An advantage of giving dividends rather than stock is that many people would, pressured by economic necessities  sell the stock, as happened in Russia. Provisions would have to be made to keep them however for selling future anticipated payout for current cash. There are probably other pitfalls and corruptions to cope with. The banks obviously would try to turn that stream of income to themselves.

The one percent, the primary losers in this transaction, have to compare this loss to the loss of social upheaval and much stronger taxes and potential loss of everything through social system collapse.
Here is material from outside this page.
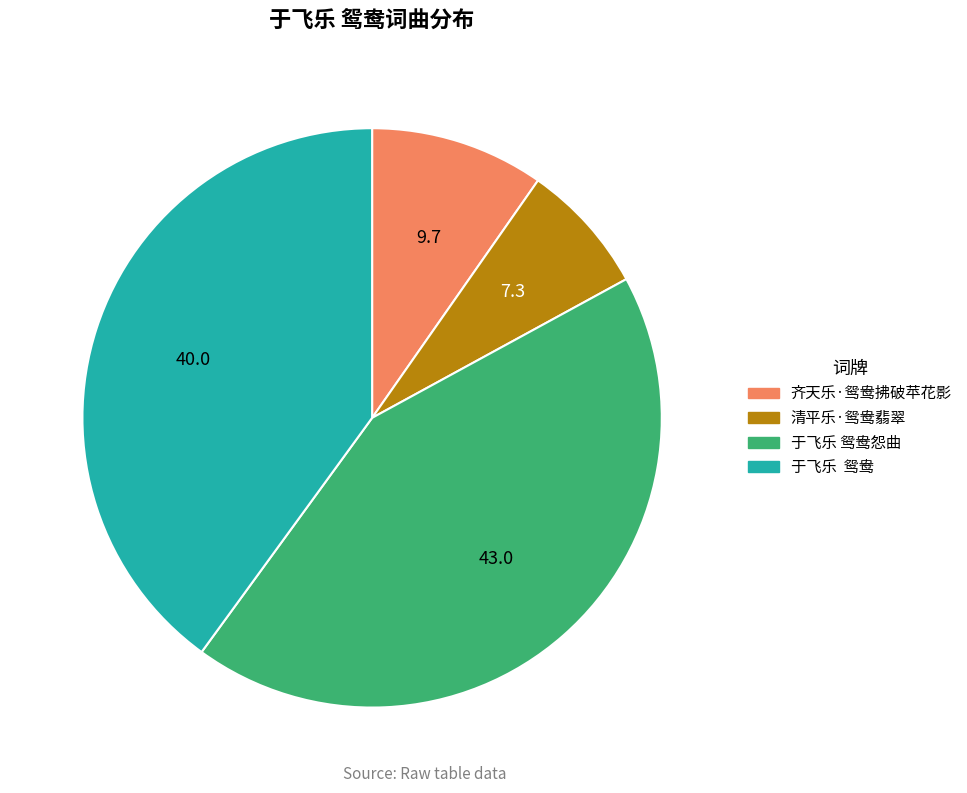

How many segments does this pie chart have?

4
Ten percent seems politically feasible because it is reasonable. 

This can be justified by returning to older values of equality,  as Emma Rothschild writes

For Arthur Condorcet O’Connor, the Irish general who married Condorcet’s daughter Eliza, “the Turgots, the Condorcets, the Smiths” were the “fathers of the science” of political economy, whose principles, including “the eternal principle of equality,” had been overturned by the “new sect of so-called economists” of the post- Revolutionary reconstruction. (Economic Sentiments page 4) 
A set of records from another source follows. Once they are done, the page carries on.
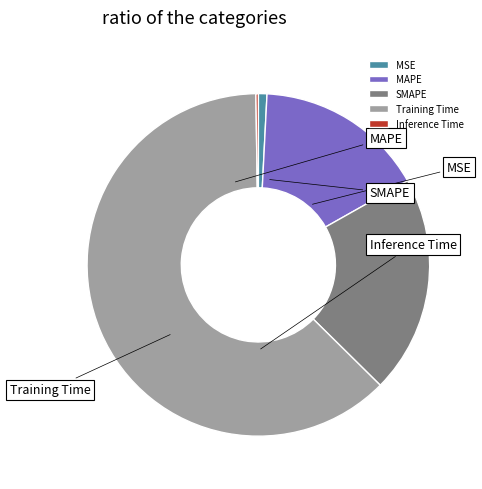

To the nearest percent, what is the difference between the SMAPE and Inference Time slice percentages?

20%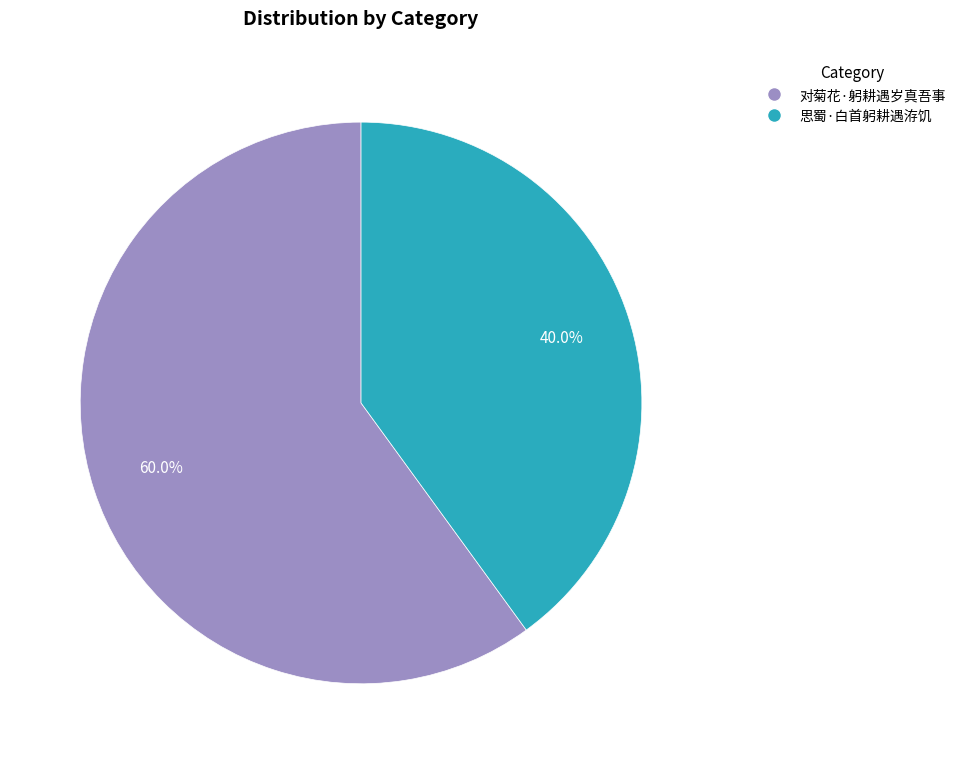

To the nearest percent, what is the average slice percentage?

50%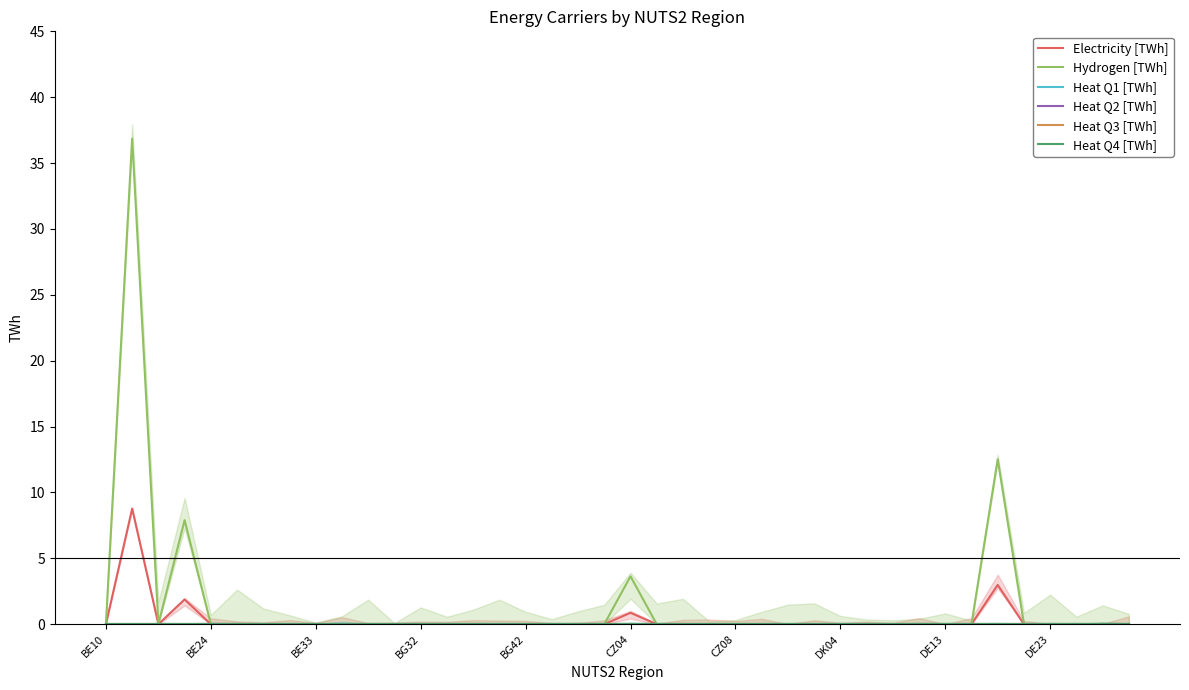

Does the chart have visible grid lines?

No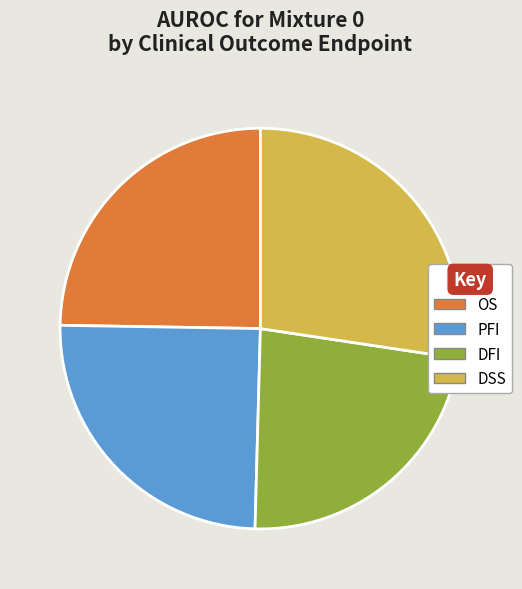

Which has a higher value, DSS or PFI?

DSS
Capital begins with the fruits of cattle breeding. The new head, cap, is new surplus and can be re-bred. The question since Mesopotamian times has been,  how is the herd and it surplus to be managed? The “divided”, the divided, is part of the answer, but how distributed is the key, to social morale.The use of the word “stock” is inherited from  that cattle culture.

1960 . Amazing.

The world is more like we thought it would be than we seriously thought it would be. I am convinced that the biggest task ahead will be learning how to feed each other. All the major Greek concepts

  • economics
  • politics
  • philosophy
  • technology

need to be rethought.

 

1959. Bureaucrats and war.

Professionals assume that the outcome of their work is some effect of their part of the bureaucracy. Those who plan for war assume war. The result is that the future is predictable: it is what the segments of the bureaucracy are working to make happen.
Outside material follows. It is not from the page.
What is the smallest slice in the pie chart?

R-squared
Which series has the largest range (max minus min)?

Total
Given the way the press is handling China-US rivalry  war seems to be the only possible outcome.  We need to treat China as a co-worker with us focused on the world’s problems. No co-worker is perfect (twin of ourselves) but we have to make do, and can. Trump’s way of seeing the world as bullies and losers is very dangerous. These are countries, not corporations.

1953. school and prison

There are many good schools, many good teachers and many children learning and actually have a good time. But even the best schools a time feel like prison. I remember it from my own childhood and there are testimonies like Albert Schweitzer and Jean Pisget who wrote about their own difficult time with school and their yearning to escape. One of our local schools just got shut down because threatening language was discovered on the bathroom wall. It’s important to realize that even the best mannered and intended children learn a certain hostility to authority and its irrationalities through the process of going through the school system. Part of the awareness among children of the school – gun situation is that children are more tempted to express their hostility than they would in normal times. Over reacting will only make the problem worse if children see adults as being anxious, defensive and irrationally angry. Important to remember to that for the vast majority of children there is no outside that they are any longer allowed to vacate to. We do not have a child friendly, nor a society always thinking kindly toward parents nor teachers.

My own view is that putting more guns into the situation makes school feel like a bad western. Better is to have a society without guns so it feels more like a domestic comedy.